The clear intention of the House at the time of the 2014 Act that brought in retirement was exactly that those life Peers who no longer wished to take part in the House, or who perhaps felt that their powers to do so effectively were declining, might retire permanently from the House. That was a sensible and useful reform, but, as has been described in the debate, a potential problem has arisen. In the 2014 Act, it is clear that a Peer must personally sign a witness document stating that he or she is wanting to retire. That was the clear advice I received from the House authorities when I was Leader: that where a Peer has ceded control of his or her affairs by means of a lasting power of attorney, as explained to us by my noble and learned friend Lord Garnier, doubts have been expressed as to whether the Clerk of the Parliaments could accept the letter of a duly appointed attorney as conclusive in relation to retirement. Thus, as my noble and learned friend said, in extremis an attorney might be able to sell the property of an individual, move their bank account contents anywhere or put them into a retirement home, but they could not effect a request for that Peer to retire from the House. That is a quite extraordinary position.

In the worst imaginable case, an attorney might know that a Peer is wholly incapable of managing his or her own affairs but could not prevent that Peer coming to the House to take part in directing the nation’s affairs because no valid document of retirement could be presented to the Clerk of the Parliaments. Such circumstances should never arise, and they would never be accepted in any House of Parliament in most other countries of the world. I simply disagree with the view expressed that an amendment cannot be considered or accepted because it was not part of the original intention of the Government in presenting a piece of legislation. I have presented many pieces of legislation to your Lordships’ House on behalf of the Government and found that the House did not agree with the purpose I had in mind for the Bill, but that it thought that the Bill might be a useful vehicle for making changes to the betterment of the public weal.

If there is before us a vehicle that could enable us to do something swiftly and easily that would be useful for this House and for Parliament, I believe we should take that opportunity. This is not a question of prevarication or wanting to cause difficulties. It is the easiest and simplest thing to do and would involve a 15-minute debate on Report if we get agreement on a way forward, if that is necessary. This Bill provides an obvious opportunity to put the law beyond doubt. It is under doubt and it is conflicting advice, and we have a vehicle through which we could make it clear. The issue has no relevance to politics or to the other contentious issues in the Bill. In my submission, it is simply common sense. Frankly, it is an amendment to the law that no one in the other place could conceivably take any exception to.

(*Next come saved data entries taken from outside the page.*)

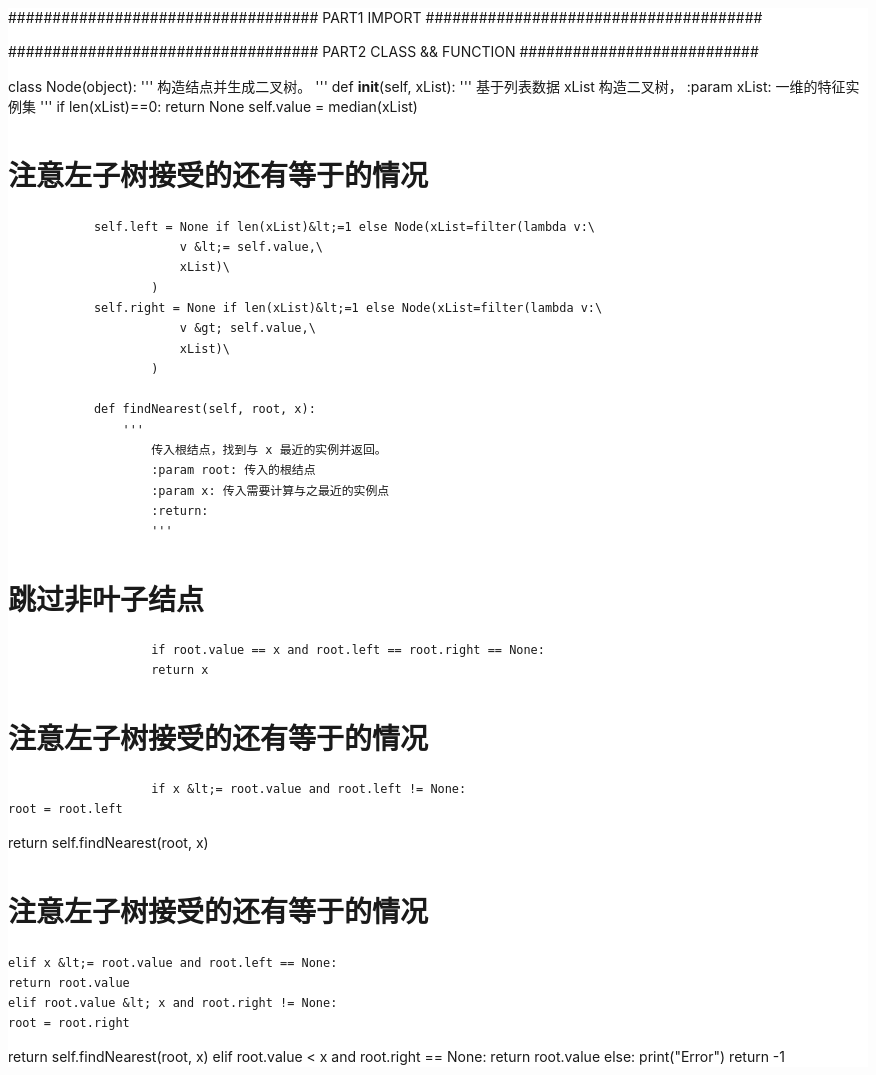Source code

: 
################################### PART1 IMPORT ######################################


################################### PART2 CLASS &amp;&amp; FUNCTION ###########################

class Node(object):
    '''
        构造结点并生成二叉树。
        '''
        def __init__(self, xList):
            '''
                基于列表数据 xList 构造二叉树，
                :param xList: 一维的特征实例集
                '''
                if len(xList)==0:
    return None
               self.value = median(xList)
# 注意左子树接受的还有等于的情况
                self.left = None if len(xList)&lt;=1 else Node(xList=filter(lambda v:\
                            v &lt;= self.value,\
                            xList)\
                        )
                self.right = None if len(xList)&lt;=1 else Node(xList=filter(lambda v:\
                            v &gt; self.value,\
                            xList)\
                        )

                def findNearest(self, root, x):
                    '''
                        传入根结点，找到与 x 最近的实例并返回。
                        :param root: 传入的根结点
                        :param x: 传入需要计算与之最近的实例点
                        :return:
                        '''
# 跳过非叶子结点
                        if root.value == x and root.left == root.right == None:
                        return x

# 注意左子树接受的还有等于的情况
                        if x &lt;= root.value and root.left != None:
    root = root.left
return self.findNearest(root, x)
# 注意左子树接受的还有等于的情况
    elif x &lt;= root.value and root.left == None:
    return root.value
    elif root.value &lt; x and root.right != None:
    root = root.right
return self.findNearest(root, x)
    elif root.value &lt; x and root.right == None:
    return root.value
    else:
    print("Error")
    return -1
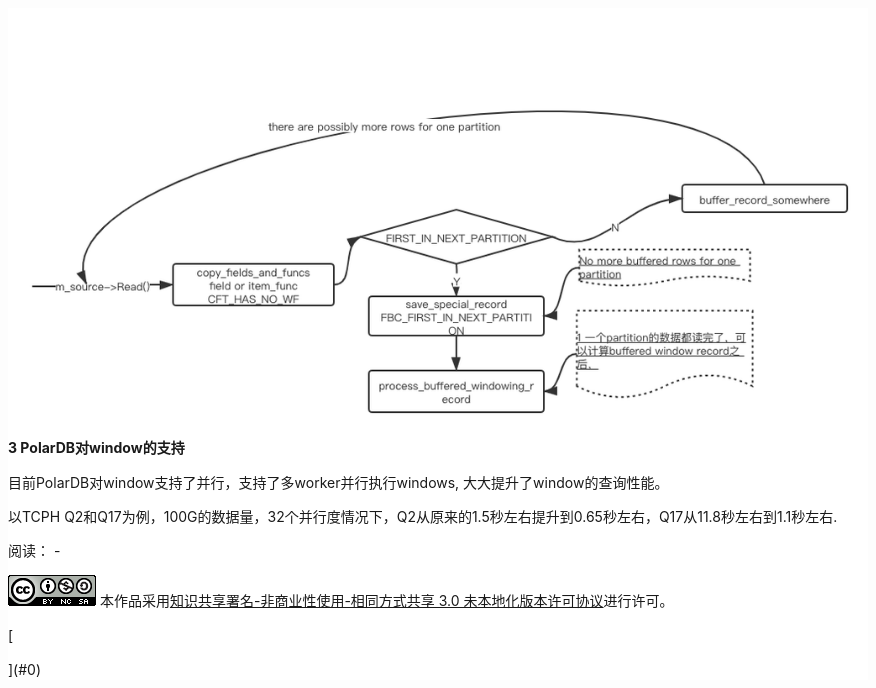 
![pic](.img/cecb42b330db_14.png)
**3 PolarDB对window的支持** 

目前PolarDB对window支持了并行，支持了多worker并行执行windows, 大大提升了window的查询性能。 

以TCPH Q2和Q17为例，100G的数据量，32个并行度情况下，Q2从原来的1.5秒左右提升到0.65秒左右，Q17从11.8秒左右到1.1秒左右.

 阅读： - 

[![知识共享许可协议](.img/8232d49bd3e9_88x31.png)](http://creativecommons.org/licenses/by-nc-sa/3.0/)
本作品采用[知识共享署名-非商业性使用-相同方式共享 3.0 未本地化版本许可协议](http://creativecommons.org/licenses/by-nc-sa/3.0/)进行许可。

 [

 ](#0)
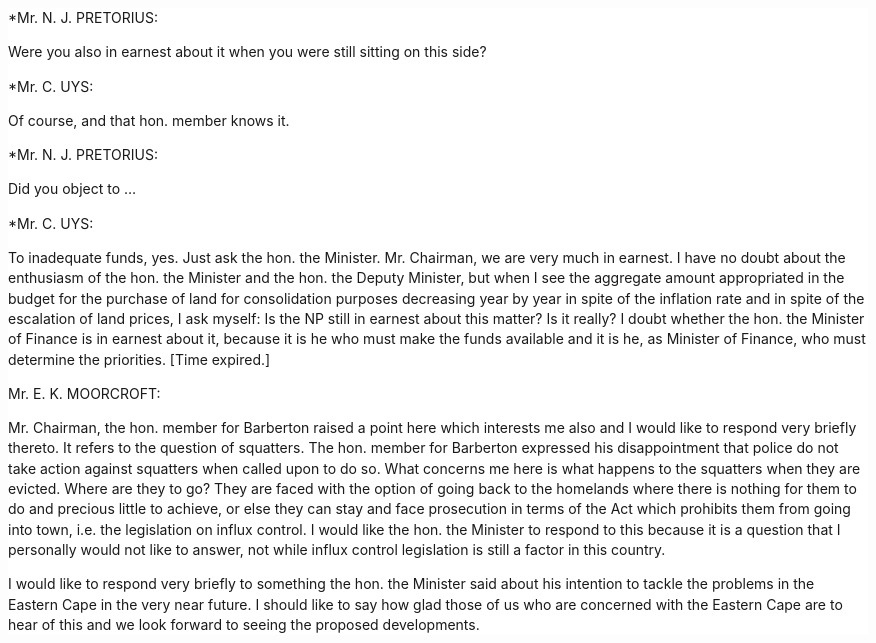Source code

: </speech>

<speech by="#pretorius">

<from><span class="col_5109-5110" refersTo="page_0889"/>*Mr. <person refersTo="hansard_za">N. J. PRETORIUS</person>:</from>

<p>Were you also in earnest about it when you were still sitting on this side?</p>

</speech>

<speech by="#uys">

<from>*Mr. <person refersTo="hansard_za">C. UYS</person>:</from>

<p>Of course, and that hon. member knows it.</p>

</speech>

<speech by="#pretorius">

<from>*Mr. <person refersTo="hansard_za">N. J. PRETORIUS</person>:</from>

<p>Did you object to &#x2026;</p>

</speech>

<speech by="#uys">

<from>*Mr. <person refersTo="hansard_za">C. UYS</person>:</from>

<p>To inadequate funds, yes. Just ask the hon. the Minister. Mr. Chairman, we are very much in earnest. I have no doubt about the enthusiasm of the hon. the Minister and the hon. the Deputy Minister, but when I see the aggregate amount appropriated in the budget for the purchase of land for consolidation purposes decreasing year by year in spite of the inflation rate and in spite of the escalation of land prices, I ask myself: Is the NP still in earnest about this matter? Is it really? I doubt whether the hon. the Minister of Finance is in earnest about it, because it is he who must make the funds available and it is he, as Minister of Finance, who must determine the priorities. [Time expired.]</p>

</speech>

<speech by="#moorcroft">

<from>Mr. <person refersTo="hansard_za">E. K. MOORCROFT</person>:</from>

<p>Mr. Chairman, the hon. member for Barberton raised a point here which interests me also and I would like to respond very briefly thereto. It refers to the question of squatters. The hon. member for Barberton expressed his disappointment that police do not take action against squatters when called upon to do so. What concerns me here is what happens to the squatters when they are evicted. Where are they to go? They are faced with the option of going back to the homelands where there is nothing for them to do and precious little to achieve, or else they can stay and face prosecution in terms of the Act which prohibits them from going into town, i.e. the legislation on influx control. I would like the hon. the Minister to respond to this because it is a question that I personally would not like to answer, not while influx control legislation is still a factor in this country.</p>

<p>I would like to respond very briefly to something the hon. the Minister said about his intention to tackle the problems in the Eastern Cape in the very near future. I should like to say how glad those of us who are concerned with the Eastern Cape are to hear of this and we look forward to seeing the proposed developments.</p>

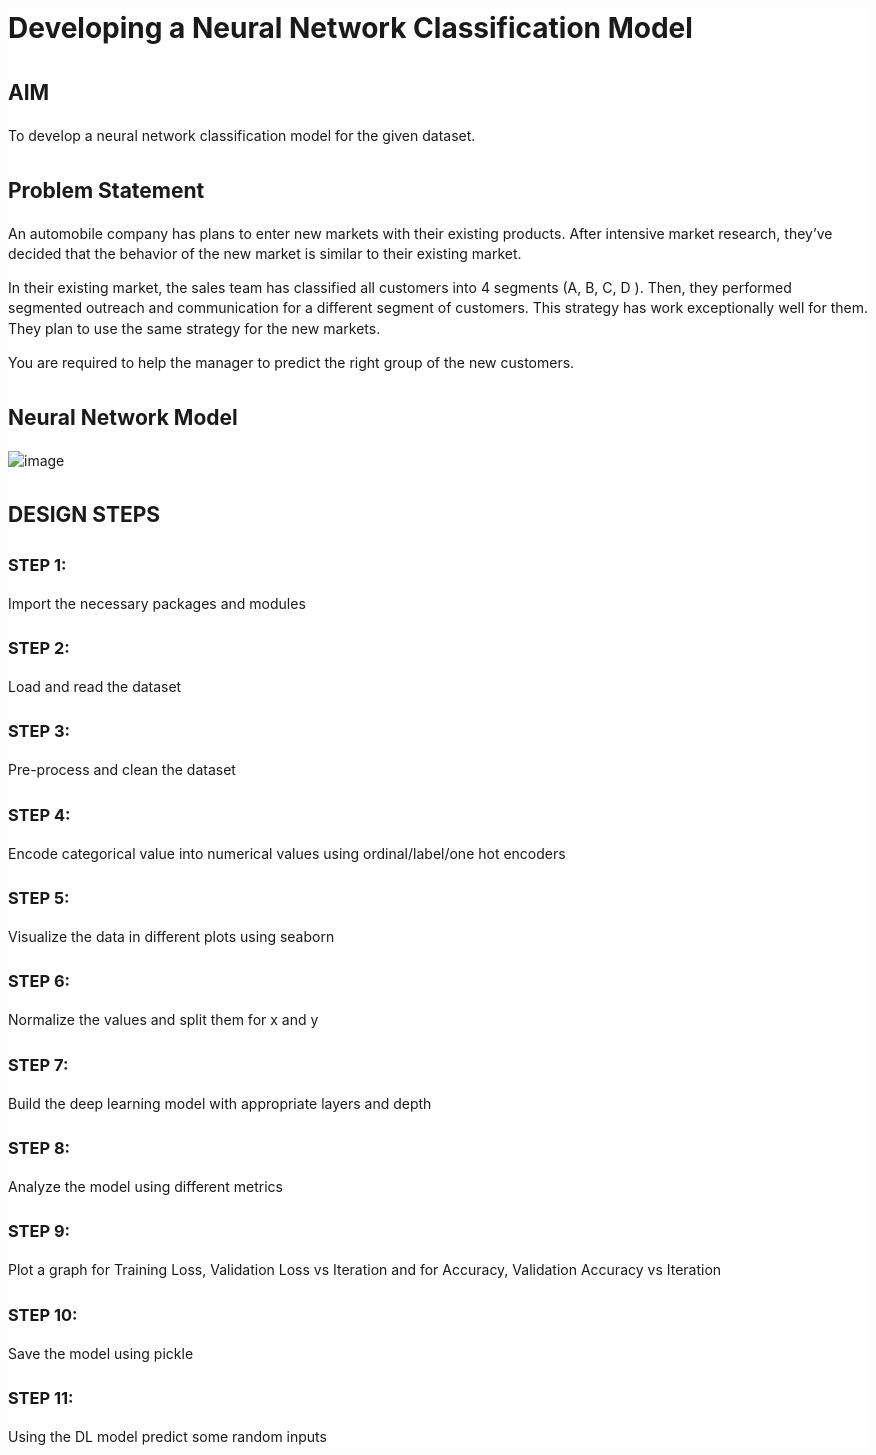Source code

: # Developing a Neural Network Classification Model

## AIM

To develop a neural network classification model for the given dataset.

## Problem Statement

An automobile company has plans to enter new markets with their existing products. After intensive market research, they’ve decided that the behavior of the new market is similar to their existing market.

In their existing market, the sales team has classified all customers into 4 segments (A, B, C, D ). Then, they performed segmented outreach and communication for a different segment of customers. This strategy has work exceptionally well for them. They plan to use the same strategy for the new markets.

You are required to help the manager to predict the right group of the new customers.

## Neural Network Model
![image](https://github.com/user-attachments/assets/816d739a-dc9b-4676-8e5d-da0cc2999c70)

## DESIGN STEPS
### STEP 1:
Import the necessary packages and modules
### STEP 2:
Load and read the dataset
### STEP 3:
Pre-process and clean the dataset
### STEP 4:
Encode categorical value into numerical values using ordinal/label/one hot encoders
### STEP 5:
Visualize the data in different plots using seaborn
### STEP 6:
Normalize the values and split them for x and y
### STEP 7:
Build the deep learning model with appropriate layers and depth
### STEP 8:
Analyze the model using different metrics
### STEP 9:
Plot a graph for Training Loss, Validation Loss vs Iteration and for Accuracy, Validation Accuracy vs Iteration
### STEP 10:
Save the model using pickle
### STEP 11:
Using the DL model predict some random inputs
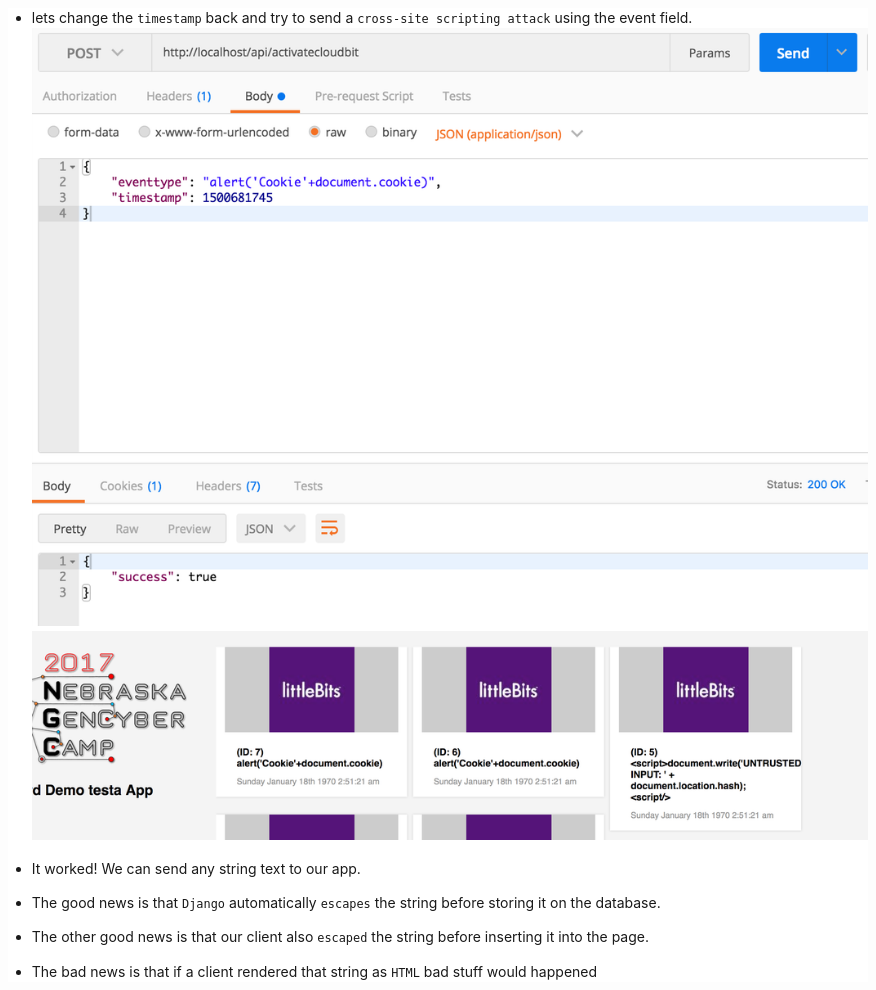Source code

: * lets change the `timestamp` back and try to send a `cross-site scripting attack` using the event field.
![request](./img/activate-accepts-arbitrary-input.png)
![request](./img/activate-accepts-arbitrary-input2.png)

* It worked! We can send any string text to our app.
* The good news is that `Django` automatically `escapes` the string before storing it on the database.
* The other good news is that our client also `escaped` the string before inserting it into the page.
* The bad news is that if a client rendered that string as `HTML` bad stuff would happened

I trust very much that your Lordships will support my noble friend and take advantage of this opportunity to set this small but important matter beyond doubt, if it is indeed necessary to do so. I know that the noble Baroness the Leader of the House takes this matter very seriously—we have had the opportunity to discuss it and other matters in our normal conversations—and that she will give full consideration to the arguments of my noble friend. But it is my submission that the Bill should not leave this House without this difficult and sensitive matter having been solved swiftly, clearly and permanently, and with the utmost, crystalline clarity.